Now, we’re told this key piece of information, that the sum of the roots of this equation is negative one. Adding the expressions for our two roots then, and we have the equation on the screen. Now, as both of these fractions have a common denominator of eight, we can actually combine to a single fraction. And what we notice is that there’s actually quite a lot of simplification. We have plus the square root of 𝑘 squared plus 64, and then minus the square root of 𝑘 squared plus 64. So, these two terms will cancel each other out. We’re left with the far simpler equation negative two 𝑘 over eight is equal to negative one, which we can solve by multiplying by eight and dividing by negative two to give 𝑘 equals four.

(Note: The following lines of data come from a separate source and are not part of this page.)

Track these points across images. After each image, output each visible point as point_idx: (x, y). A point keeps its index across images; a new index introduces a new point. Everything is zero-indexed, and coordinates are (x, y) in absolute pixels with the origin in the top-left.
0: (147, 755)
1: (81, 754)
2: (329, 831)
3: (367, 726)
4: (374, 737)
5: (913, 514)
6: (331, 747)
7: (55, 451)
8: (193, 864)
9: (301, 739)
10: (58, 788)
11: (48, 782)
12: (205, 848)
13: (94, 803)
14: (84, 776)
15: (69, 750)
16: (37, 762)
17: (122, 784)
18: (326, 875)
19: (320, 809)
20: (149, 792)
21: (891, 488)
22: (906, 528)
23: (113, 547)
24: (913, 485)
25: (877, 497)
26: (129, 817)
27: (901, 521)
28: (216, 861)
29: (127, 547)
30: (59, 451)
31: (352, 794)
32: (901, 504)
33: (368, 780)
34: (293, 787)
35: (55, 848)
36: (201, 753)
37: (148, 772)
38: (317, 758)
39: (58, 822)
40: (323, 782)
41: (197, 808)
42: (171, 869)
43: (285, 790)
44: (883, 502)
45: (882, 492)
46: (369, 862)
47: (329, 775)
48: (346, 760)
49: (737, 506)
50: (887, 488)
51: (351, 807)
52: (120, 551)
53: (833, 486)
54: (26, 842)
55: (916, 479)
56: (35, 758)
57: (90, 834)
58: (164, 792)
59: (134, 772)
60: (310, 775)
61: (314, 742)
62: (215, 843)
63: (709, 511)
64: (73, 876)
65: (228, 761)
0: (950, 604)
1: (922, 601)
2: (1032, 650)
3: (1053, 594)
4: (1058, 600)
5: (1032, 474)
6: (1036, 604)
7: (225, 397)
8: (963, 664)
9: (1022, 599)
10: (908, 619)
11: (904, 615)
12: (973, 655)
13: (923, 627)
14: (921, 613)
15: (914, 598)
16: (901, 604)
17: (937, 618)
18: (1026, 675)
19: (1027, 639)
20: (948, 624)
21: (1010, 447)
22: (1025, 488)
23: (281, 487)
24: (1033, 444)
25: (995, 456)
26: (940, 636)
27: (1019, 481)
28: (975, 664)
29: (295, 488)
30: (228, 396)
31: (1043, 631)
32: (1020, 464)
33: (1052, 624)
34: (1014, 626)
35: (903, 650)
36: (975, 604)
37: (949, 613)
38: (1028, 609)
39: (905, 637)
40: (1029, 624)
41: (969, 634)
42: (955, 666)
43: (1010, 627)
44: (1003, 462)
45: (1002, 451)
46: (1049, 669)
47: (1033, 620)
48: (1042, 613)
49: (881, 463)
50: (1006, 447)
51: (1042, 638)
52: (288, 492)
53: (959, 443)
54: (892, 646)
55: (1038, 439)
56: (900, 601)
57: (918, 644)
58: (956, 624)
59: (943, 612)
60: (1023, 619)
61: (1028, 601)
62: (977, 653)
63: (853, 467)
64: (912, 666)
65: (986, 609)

In fact, this is illustrative of a general and really useful result. When we added our two roots together, the part under the square root canceled out due to them having different signs. So, what we were left with, the contribution from each root to the sum, was just negative 𝑏 over two 𝑎. We therefore summed two lots of this, giving negative two 𝑏 over two 𝑎, which simplified to negative 𝑏 over 𝑎. In our case, we found that 𝑘 equals four. So, the value of 𝑏 in our quadratic equation is four. And so, negative 𝑏 over 𝑎 gives negative four over four, which is negative one, the correct sum for the roots. What this has shown though is that, in general, the sum of the roots of a quadratic equation is equal to negative 𝑏 over 𝑎. And we can quote this as a general result.

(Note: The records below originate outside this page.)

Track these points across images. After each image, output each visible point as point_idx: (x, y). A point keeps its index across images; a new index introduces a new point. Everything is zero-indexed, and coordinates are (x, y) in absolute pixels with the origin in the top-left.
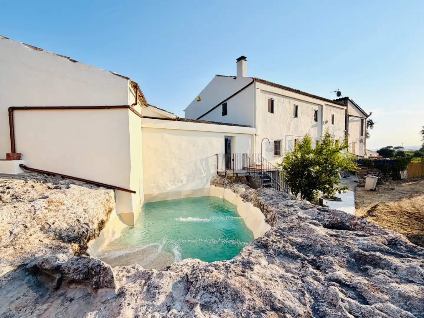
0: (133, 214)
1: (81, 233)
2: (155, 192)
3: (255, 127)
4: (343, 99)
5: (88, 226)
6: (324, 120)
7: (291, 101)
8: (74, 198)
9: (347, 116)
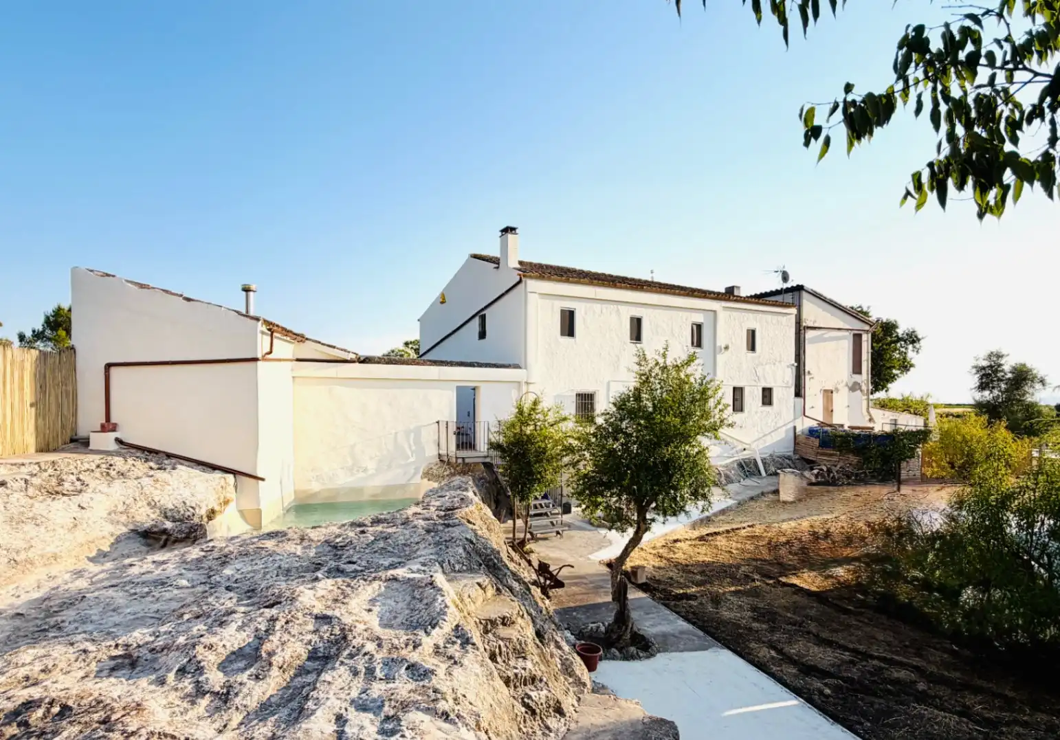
0: (259, 512)
1: (186, 515)
2: (315, 487)
5: (195, 511)
6: (721, 342)
7: (623, 308)
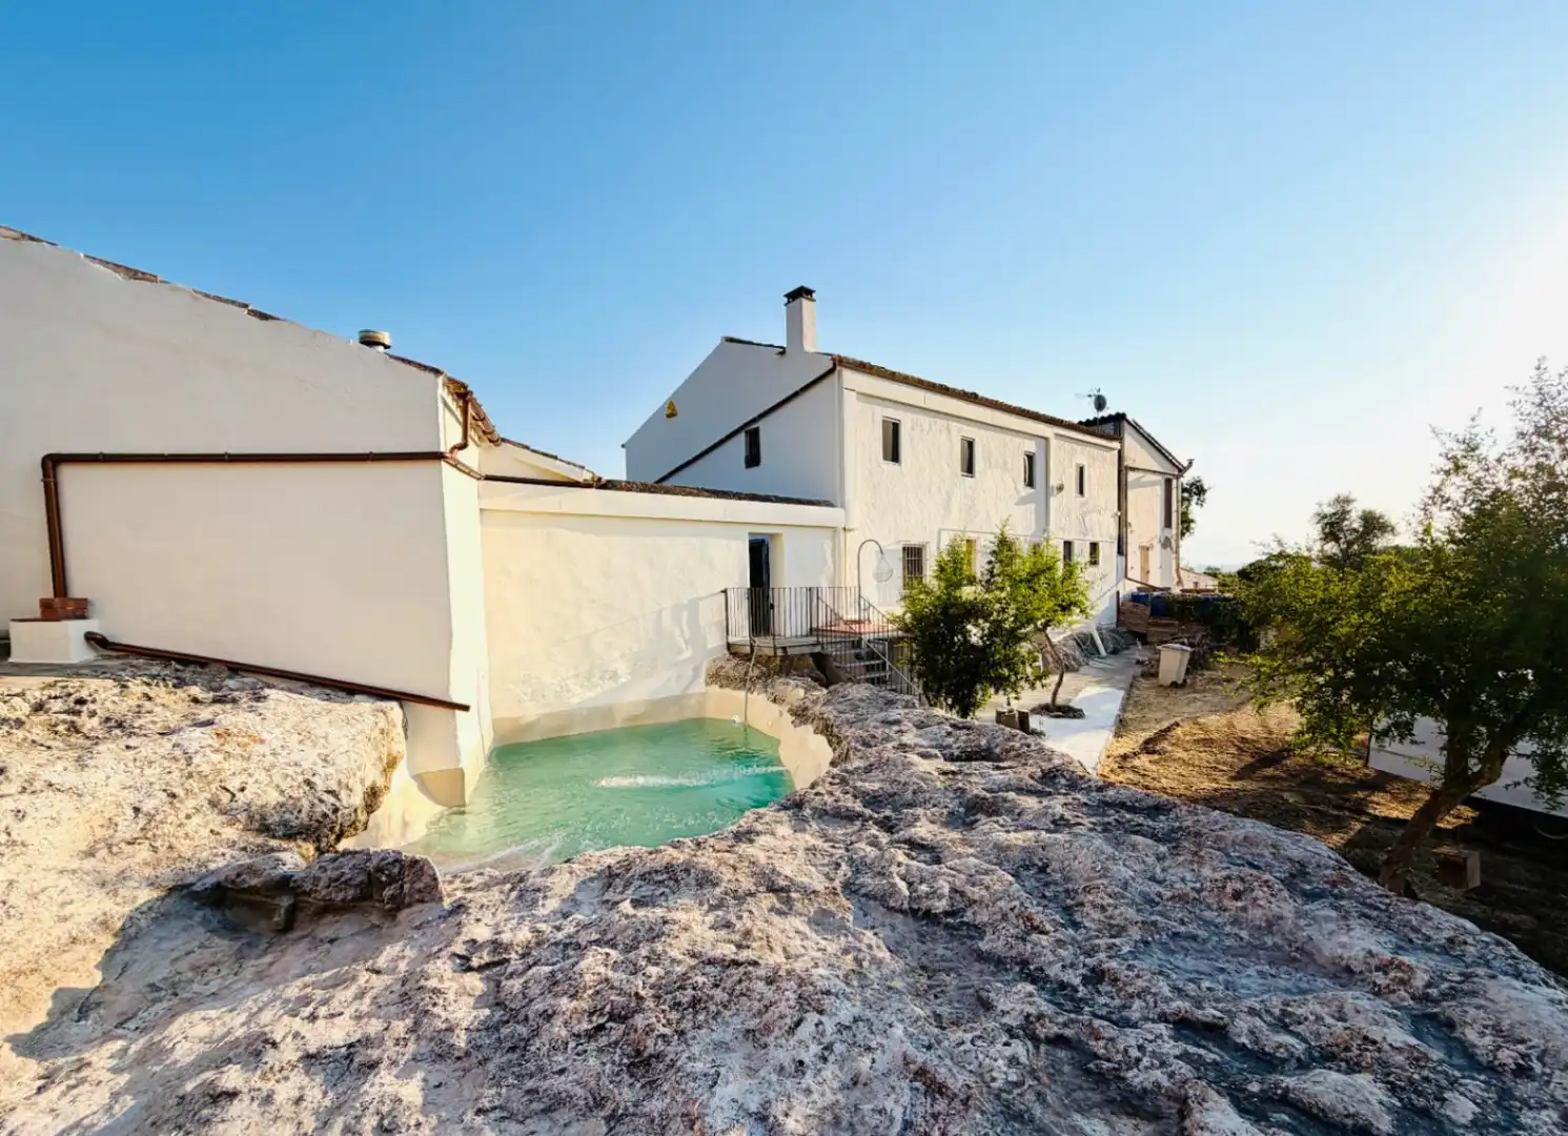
0: (461, 774)
1: (318, 816)
2: (530, 712)
3: (843, 506)
4: (1111, 419)
5: (339, 799)
6: (1054, 482)
7: (955, 425)
8: (288, 726)
9: (1122, 470)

Now that we know the value of 𝑘, we need to determine the values of 𝑥. We have negative four plus or minus the square root of four squared plus 64 over eight. We can simplify the surd here. The square root of 80 is equal to four root five. And then dividing through by a common factor of four gives our simplified solutions as negative one plus or minus the square root of five over two. So, we’ve completed the problem. The value of 𝑘 is four, and the solution set of the equation in surd form is negative one minus root five over two, negative one plus root five over two.

Let’s summarize then what we’ve seen in this video. The quadratic formula can be used to solve quadratic equations of the form 𝑎𝑥 squared plus 𝑏𝑥 plus 𝑐 is equal to zero. The solution set or roots of this equation, if they exist, are given by 𝑥 equals negative 𝑏 plus or minus the square root of 𝑏 squared minus four 𝑎𝑐 all over two 𝑎. In our final example, we also saw that the sum of the roots of the quadratic equation 𝑎𝑥 squared plus 𝑏𝑥 plus 𝑐 equals zero is negative 𝑏 over 𝑎, which we can use as a general result.